Action item: Please collect every line in the rows below that contains the word "this". Case counts.

Rendered chart pictures:
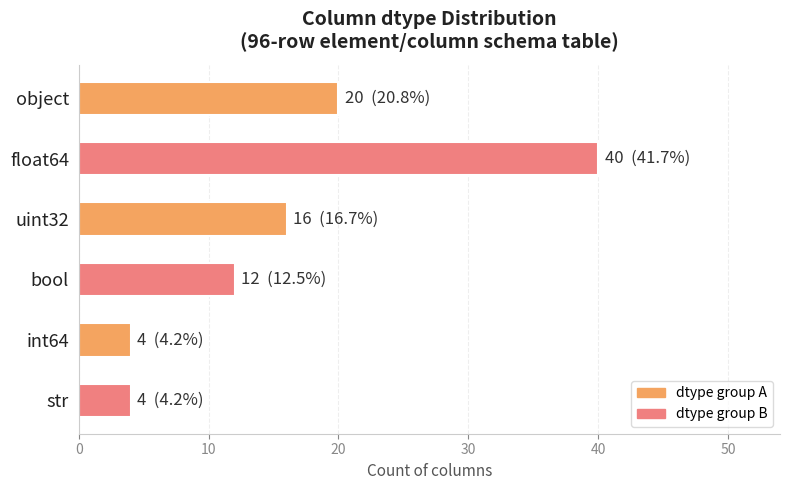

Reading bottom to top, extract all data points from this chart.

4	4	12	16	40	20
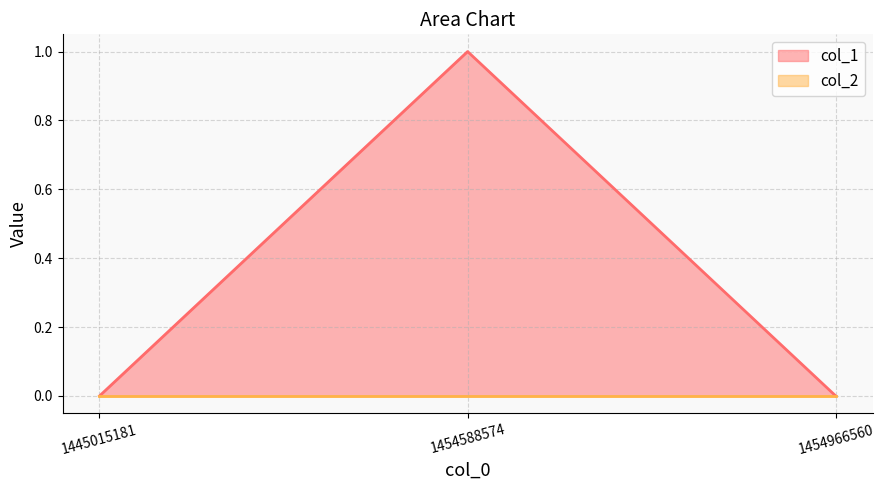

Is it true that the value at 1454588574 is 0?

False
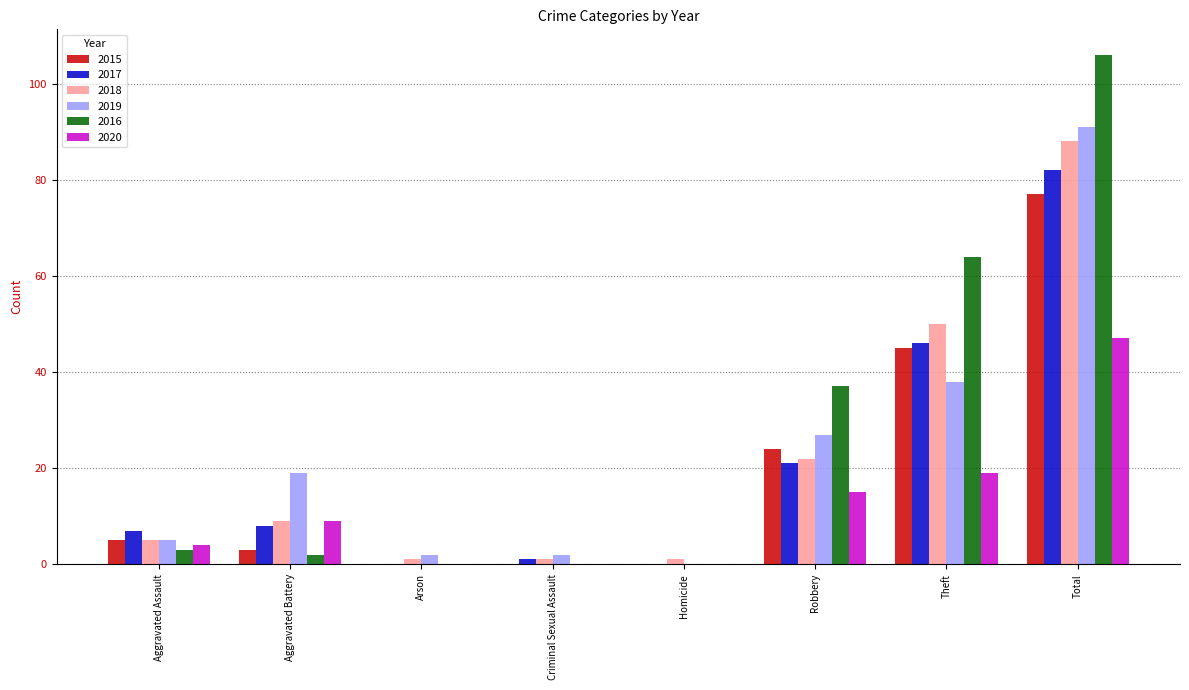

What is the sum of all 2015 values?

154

Output:
Reading bottom to top, extract all data points from this chart.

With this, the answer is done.